_Aim of the exercise_
The material below holds pictures; leave them out and reproduce exactly the lines from the one with "Announcements" through the one with "organisaties nomineren voor de vredesprijs.", inclusive.

_Records to process_
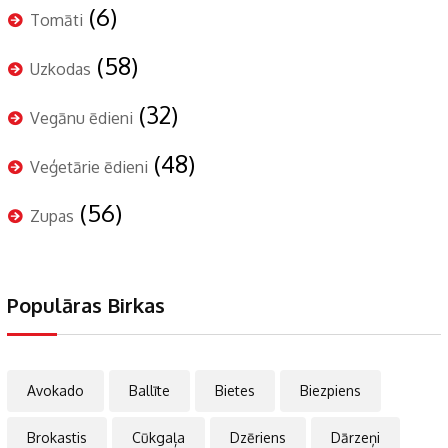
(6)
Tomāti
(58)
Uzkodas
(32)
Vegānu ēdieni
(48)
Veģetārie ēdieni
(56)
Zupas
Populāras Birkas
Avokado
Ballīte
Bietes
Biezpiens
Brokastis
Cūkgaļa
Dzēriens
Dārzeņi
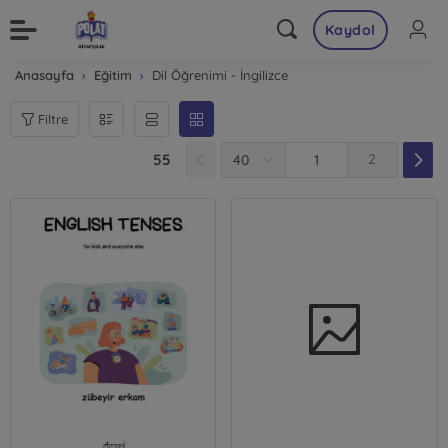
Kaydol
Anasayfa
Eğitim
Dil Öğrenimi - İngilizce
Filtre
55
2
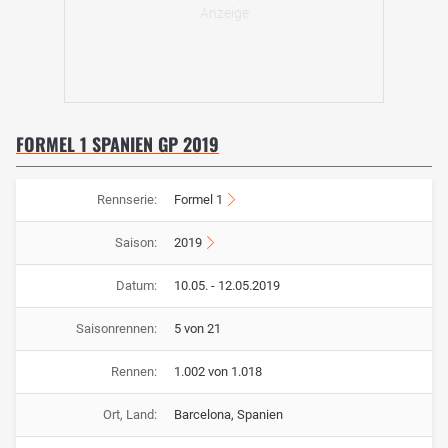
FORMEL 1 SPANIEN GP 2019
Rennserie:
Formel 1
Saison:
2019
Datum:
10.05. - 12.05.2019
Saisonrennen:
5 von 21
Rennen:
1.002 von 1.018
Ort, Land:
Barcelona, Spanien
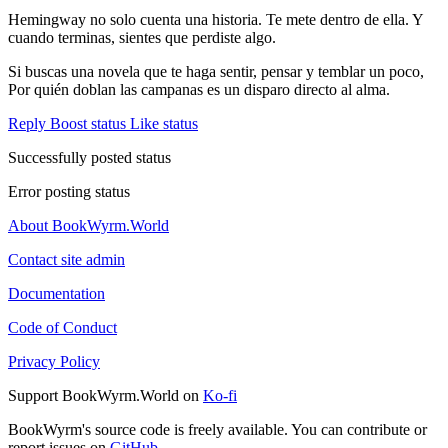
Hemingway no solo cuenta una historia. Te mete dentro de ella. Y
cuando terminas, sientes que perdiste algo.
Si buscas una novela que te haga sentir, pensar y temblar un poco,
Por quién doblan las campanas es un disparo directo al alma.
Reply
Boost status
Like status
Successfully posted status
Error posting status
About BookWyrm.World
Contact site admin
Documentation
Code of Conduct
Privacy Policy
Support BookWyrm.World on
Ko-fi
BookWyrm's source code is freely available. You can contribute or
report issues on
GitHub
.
...
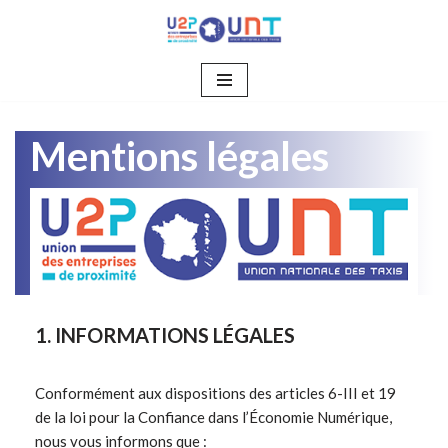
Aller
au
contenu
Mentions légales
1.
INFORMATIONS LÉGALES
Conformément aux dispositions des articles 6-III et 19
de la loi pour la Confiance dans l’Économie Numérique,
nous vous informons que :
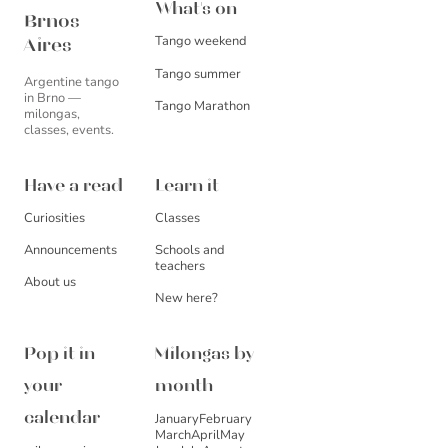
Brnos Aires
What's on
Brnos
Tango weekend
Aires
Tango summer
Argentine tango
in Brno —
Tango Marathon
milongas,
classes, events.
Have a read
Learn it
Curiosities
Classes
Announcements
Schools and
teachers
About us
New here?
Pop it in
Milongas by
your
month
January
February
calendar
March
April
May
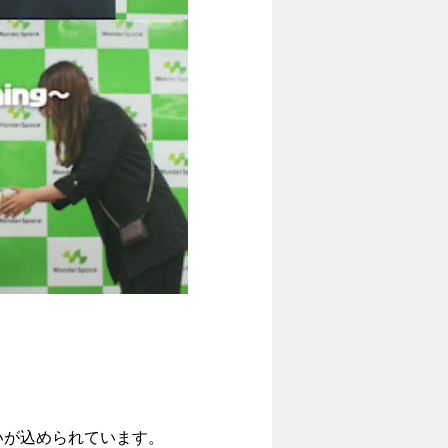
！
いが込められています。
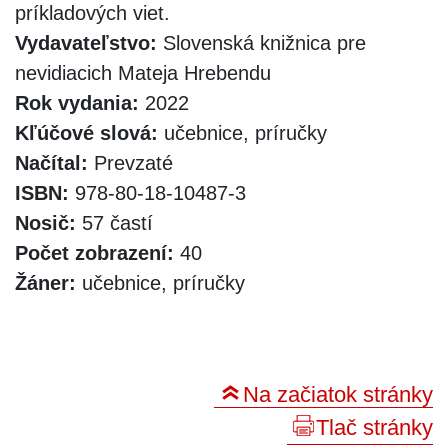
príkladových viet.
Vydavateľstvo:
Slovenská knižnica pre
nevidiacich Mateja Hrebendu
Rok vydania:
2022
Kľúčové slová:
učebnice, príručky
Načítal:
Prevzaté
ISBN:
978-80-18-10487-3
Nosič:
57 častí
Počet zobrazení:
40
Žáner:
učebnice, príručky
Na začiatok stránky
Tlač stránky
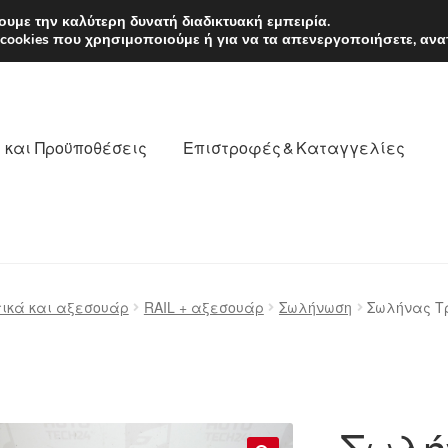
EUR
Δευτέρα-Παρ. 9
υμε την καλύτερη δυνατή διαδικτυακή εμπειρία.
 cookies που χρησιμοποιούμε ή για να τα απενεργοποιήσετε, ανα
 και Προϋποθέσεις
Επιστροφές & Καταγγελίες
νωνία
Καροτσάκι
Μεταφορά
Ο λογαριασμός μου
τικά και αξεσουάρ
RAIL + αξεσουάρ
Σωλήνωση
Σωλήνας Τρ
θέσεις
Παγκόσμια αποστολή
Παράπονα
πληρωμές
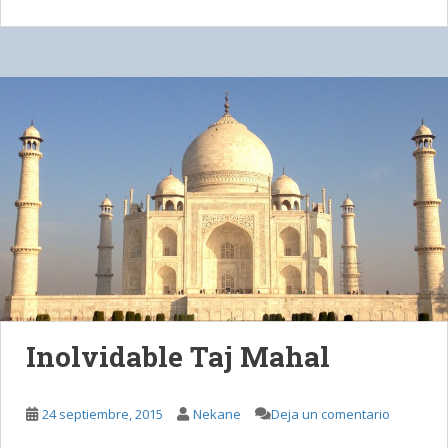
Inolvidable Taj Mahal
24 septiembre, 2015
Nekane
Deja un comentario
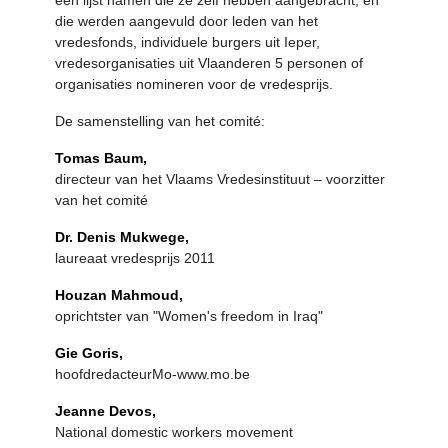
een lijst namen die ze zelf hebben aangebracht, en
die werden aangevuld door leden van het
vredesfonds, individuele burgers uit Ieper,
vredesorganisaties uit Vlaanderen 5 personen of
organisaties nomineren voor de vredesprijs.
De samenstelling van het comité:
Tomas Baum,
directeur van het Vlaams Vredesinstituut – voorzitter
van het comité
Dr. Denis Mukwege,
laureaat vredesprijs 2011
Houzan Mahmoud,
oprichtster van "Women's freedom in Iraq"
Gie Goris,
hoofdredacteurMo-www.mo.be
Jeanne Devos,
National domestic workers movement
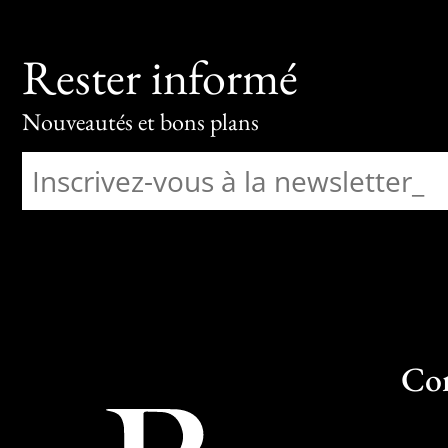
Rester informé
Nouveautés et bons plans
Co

_Result for this task_
Announcements
Schools and
teachers
About us
New here?
Pop it in
Milongas by
your
month
January
February
calendar
March
April
May
！
いが込められています。
príkladových viet.
Vydavateľstvo:
Slovenská knižnica pre
nevidiacich Mateja Hrebendu
Rok vydania:
2022
Kľúčové slová:
učebnice, príručky
Načítal:
Prevzaté
ISBN:
978-80-18-10487-3
Nosič:
57 častí
Počet zobrazení:
40
Žáner:
učebnice, príručky
Na začiatok stránky
Tlač stránky
EUR
Δευτέρα-Παρ. 9
υμε την καλύτερη δυνατή διαδικτυακή εμπειρία.
 cookies που χρησιμοποιούμε ή για να τα απενεργοποιήσετε, ανα
 και Προϋποθέσεις
Επιστροφές & Καταγγελίες
νωνία
Καροτσάκι
Μεταφορά
Ο λογαριασμός μου
τικά και αξεσουάρ
RAIL + αξεσουάρ
Σωλήνωση
Σωλήνας Τρ
θέσεις
Παγκόσμια αποστολή
Παράπονα
πληρωμές
Inolvidable Taj Mahal
24 septiembre, 2015
Nekane
Deja un comentario
een lijst namen die ze zelf hebben aangebracht, en
die werden aangevuld door leden van het
vredesfonds, individuele burgers uit Ieper,
vredesorganisaties uit Vlaanderen 5 personen of
organisaties nomineren voor de vredesprijs.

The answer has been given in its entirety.